**Aim of the exercise:**
Please output the listing that follows exactly, but keep all images out.

**Information supplied:**
++++++

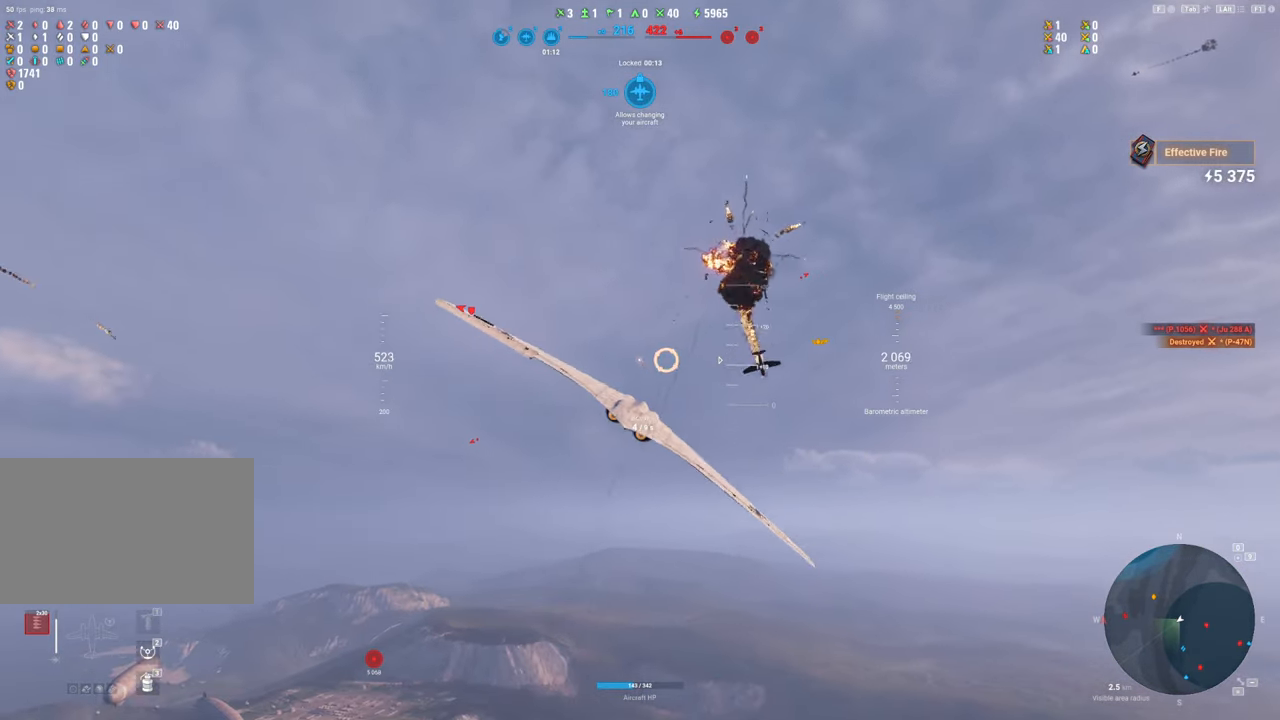
{"keys": ["s", "shift"], "mouse": [], "mouse_move": "still", "events": [[17, "shift", "down"], [67, "d", "up"]]}
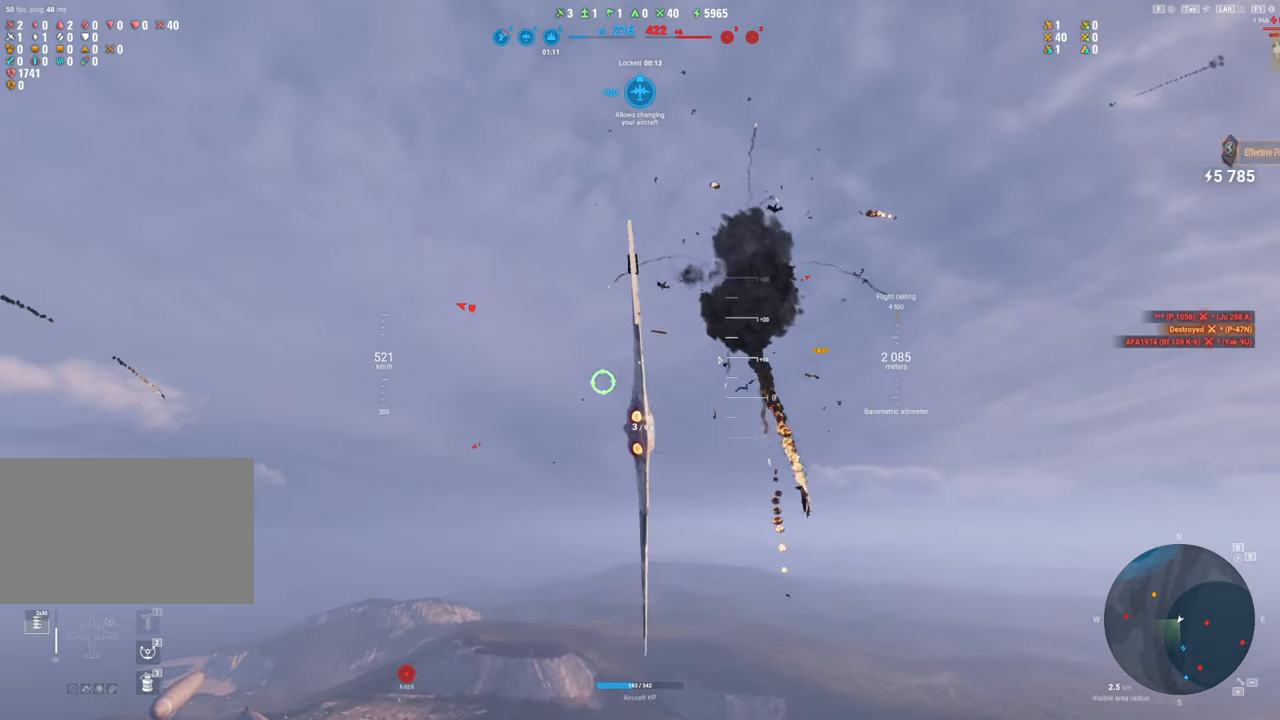
{"keys": ["shift"], "mouse": [], "mouse_move": "still", "events": [[117, "s", "up"]]}
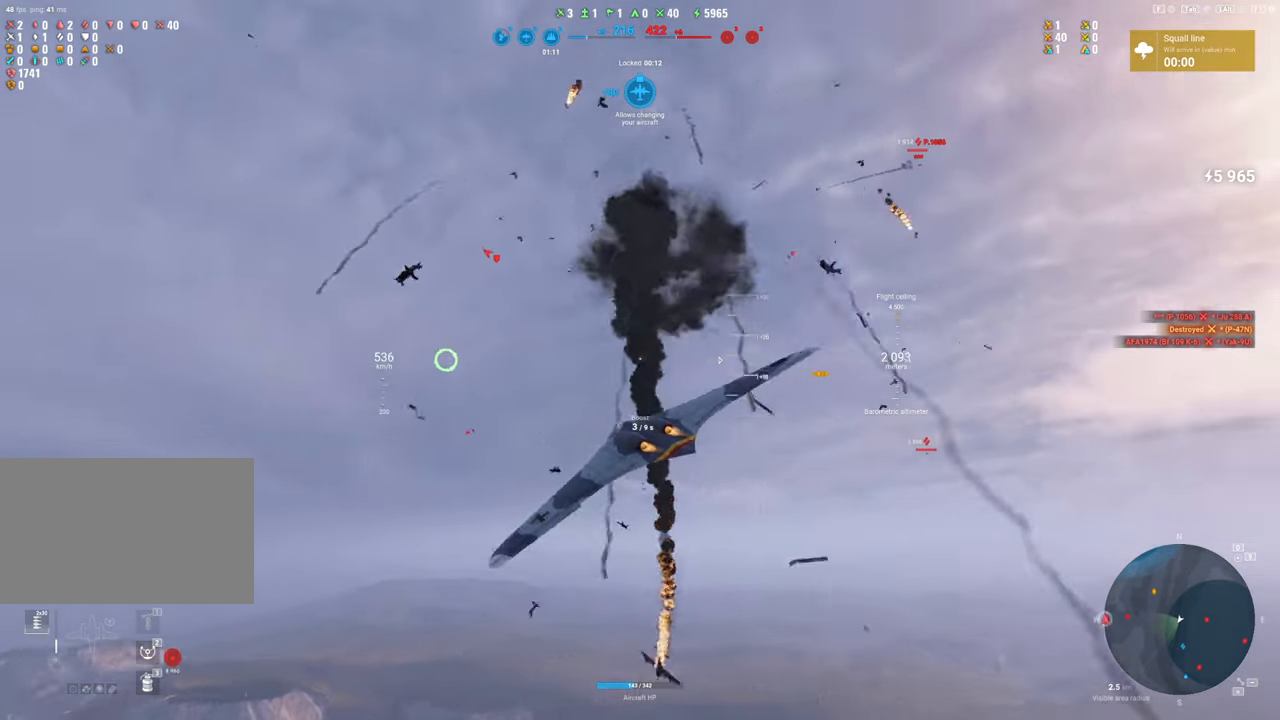
{"keys": [], "mouse": [], "mouse_move": "left", "events": [[84, "shift", "up"]]}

++++++

**Exercise answer:**
{"keys": ["s", "shift"], "mouse": [], "mouse_move": "still", "events": [[17, "shift", "down"], [67, "d", "up"]]}
{"keys": ["shift"], "mouse": [], "mouse_move": "still", "events": [[117, "s", "up"]]}
{"keys": [], "mouse": [], "mouse_move": "left", "events": [[84, "shift", "up"]]}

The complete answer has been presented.